> What the task requires
Show each line of the data below in which "ALUOp" occurs.

Top of Extracted entries

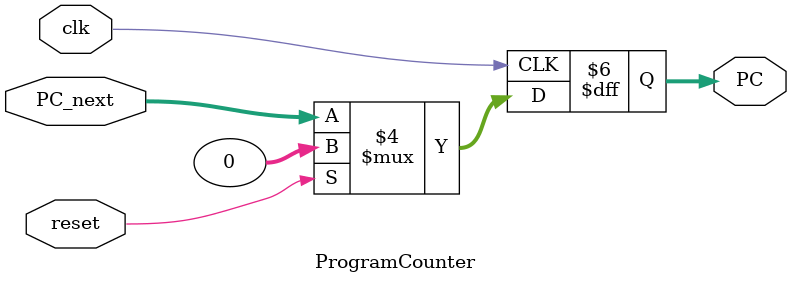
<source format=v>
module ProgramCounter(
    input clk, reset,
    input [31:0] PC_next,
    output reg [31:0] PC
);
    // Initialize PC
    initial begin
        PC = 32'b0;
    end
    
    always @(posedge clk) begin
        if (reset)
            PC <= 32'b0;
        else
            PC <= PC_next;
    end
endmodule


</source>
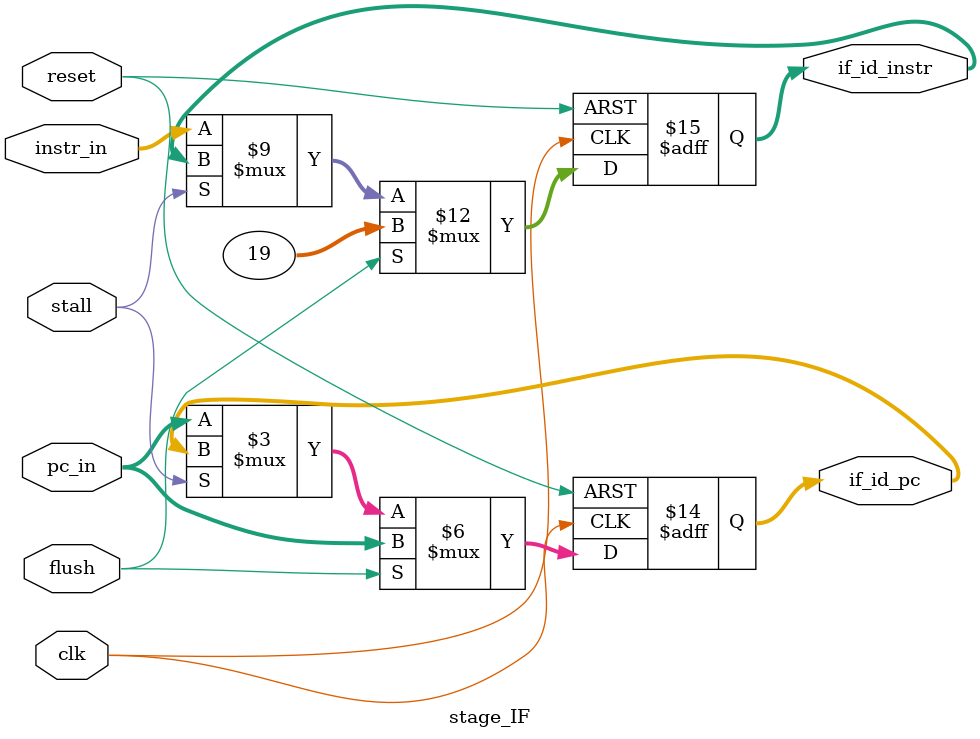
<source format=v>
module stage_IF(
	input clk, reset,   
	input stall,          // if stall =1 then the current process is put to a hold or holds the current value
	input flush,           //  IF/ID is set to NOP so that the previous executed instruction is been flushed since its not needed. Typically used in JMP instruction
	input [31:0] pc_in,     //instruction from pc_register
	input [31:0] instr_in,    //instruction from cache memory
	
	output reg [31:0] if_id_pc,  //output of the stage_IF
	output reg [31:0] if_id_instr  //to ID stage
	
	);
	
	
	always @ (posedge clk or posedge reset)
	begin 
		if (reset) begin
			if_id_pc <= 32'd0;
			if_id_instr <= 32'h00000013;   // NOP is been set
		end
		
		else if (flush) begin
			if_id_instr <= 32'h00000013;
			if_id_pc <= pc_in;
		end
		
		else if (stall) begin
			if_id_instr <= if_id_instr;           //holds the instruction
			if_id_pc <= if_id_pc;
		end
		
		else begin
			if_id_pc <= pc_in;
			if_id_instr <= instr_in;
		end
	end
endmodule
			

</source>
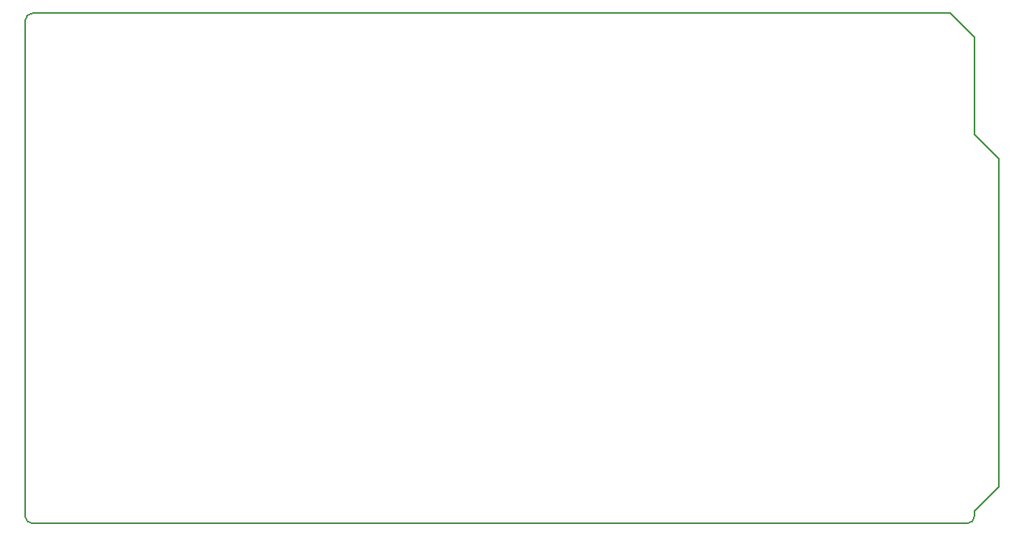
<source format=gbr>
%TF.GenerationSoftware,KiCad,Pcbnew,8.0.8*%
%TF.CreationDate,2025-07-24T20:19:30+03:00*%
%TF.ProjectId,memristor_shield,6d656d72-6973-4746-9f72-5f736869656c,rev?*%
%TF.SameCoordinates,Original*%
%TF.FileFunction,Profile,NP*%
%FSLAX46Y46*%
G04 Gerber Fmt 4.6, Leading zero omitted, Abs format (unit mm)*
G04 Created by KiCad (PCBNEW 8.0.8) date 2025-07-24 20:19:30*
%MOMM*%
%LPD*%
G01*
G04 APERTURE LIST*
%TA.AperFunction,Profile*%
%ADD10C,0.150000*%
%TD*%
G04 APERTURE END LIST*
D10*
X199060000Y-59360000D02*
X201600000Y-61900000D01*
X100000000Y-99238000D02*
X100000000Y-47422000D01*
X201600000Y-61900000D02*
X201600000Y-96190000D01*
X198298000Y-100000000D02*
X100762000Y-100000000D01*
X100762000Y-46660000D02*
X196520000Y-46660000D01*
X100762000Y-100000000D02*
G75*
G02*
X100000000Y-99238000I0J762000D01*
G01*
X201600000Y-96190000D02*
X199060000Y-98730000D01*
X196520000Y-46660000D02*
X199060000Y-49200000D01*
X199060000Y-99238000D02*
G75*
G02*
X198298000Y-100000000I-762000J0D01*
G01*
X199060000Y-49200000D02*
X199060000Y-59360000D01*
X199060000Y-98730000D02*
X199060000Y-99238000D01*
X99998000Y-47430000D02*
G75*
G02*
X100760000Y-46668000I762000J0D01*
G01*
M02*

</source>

Bottom of Extracted entries
Top of Extracted entries

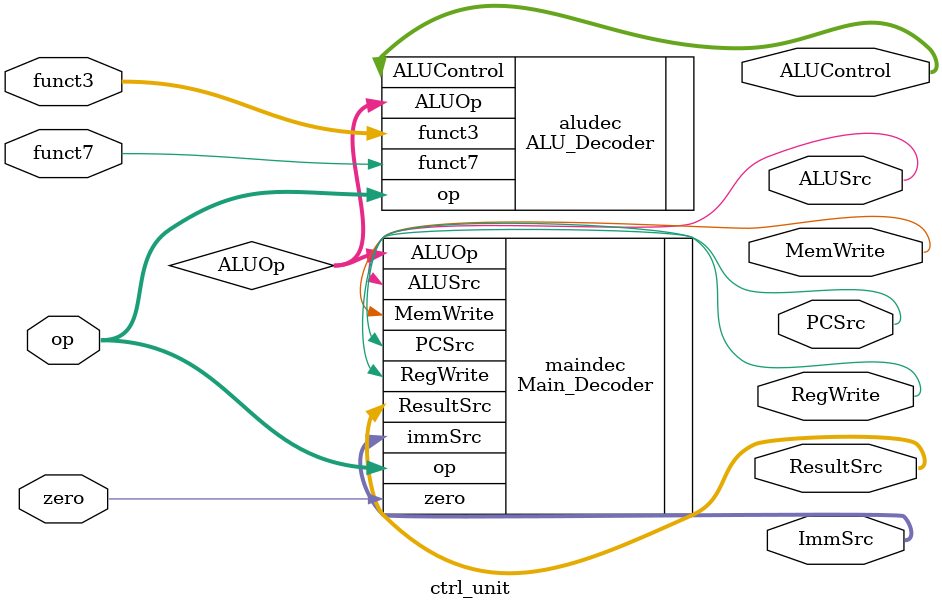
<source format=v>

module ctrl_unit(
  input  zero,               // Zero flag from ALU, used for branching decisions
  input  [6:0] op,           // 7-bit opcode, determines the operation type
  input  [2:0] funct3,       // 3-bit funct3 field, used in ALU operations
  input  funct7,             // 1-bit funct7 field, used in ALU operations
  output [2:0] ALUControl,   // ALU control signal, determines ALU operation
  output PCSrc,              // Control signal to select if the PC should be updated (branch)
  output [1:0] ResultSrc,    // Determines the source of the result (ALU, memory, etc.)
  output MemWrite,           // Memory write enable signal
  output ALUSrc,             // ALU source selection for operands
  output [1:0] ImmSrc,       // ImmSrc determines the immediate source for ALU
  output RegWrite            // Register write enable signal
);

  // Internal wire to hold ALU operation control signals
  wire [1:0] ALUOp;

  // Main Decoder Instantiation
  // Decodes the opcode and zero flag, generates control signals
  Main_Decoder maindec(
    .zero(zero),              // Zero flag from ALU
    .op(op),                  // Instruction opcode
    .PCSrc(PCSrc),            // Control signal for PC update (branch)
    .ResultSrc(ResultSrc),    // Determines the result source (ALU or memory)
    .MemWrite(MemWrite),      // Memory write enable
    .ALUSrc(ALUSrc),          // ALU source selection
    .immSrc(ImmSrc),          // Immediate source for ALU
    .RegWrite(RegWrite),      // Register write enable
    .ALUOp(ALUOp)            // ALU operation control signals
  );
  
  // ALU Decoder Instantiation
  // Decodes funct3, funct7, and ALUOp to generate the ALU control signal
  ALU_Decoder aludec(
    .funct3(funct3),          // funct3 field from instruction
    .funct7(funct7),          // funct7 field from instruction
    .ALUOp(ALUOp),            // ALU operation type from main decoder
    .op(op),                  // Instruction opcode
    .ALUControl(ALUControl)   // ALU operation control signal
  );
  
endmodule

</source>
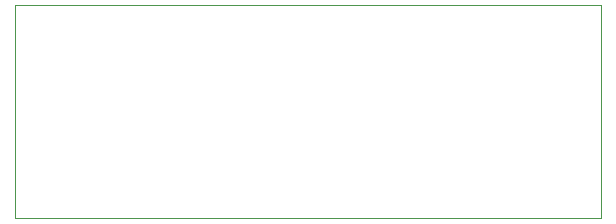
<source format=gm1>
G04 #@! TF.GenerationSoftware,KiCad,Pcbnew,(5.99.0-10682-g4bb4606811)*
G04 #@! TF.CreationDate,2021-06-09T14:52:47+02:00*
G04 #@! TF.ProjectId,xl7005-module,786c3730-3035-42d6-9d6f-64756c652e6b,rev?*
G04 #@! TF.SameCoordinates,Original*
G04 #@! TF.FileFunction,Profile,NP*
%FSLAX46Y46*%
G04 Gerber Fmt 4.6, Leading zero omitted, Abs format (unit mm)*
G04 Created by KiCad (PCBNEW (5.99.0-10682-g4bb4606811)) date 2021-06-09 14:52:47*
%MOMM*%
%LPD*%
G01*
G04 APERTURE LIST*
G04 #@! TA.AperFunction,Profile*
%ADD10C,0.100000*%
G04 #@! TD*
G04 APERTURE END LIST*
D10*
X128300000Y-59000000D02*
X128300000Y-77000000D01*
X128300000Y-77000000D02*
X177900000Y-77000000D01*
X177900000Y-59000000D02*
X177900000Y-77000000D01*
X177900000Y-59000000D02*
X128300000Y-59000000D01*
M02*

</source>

Bottom of Extracted entries

> Solution to this exercise
  wire [1:0] ALUOp;
    .ALUOp(ALUOp)            // ALU operation control signals
  // Decodes funct3, funct7, and ALUOp to generate the ALU control signal
    .ALUOp(ALUOp),            // ALU operation type from main decoder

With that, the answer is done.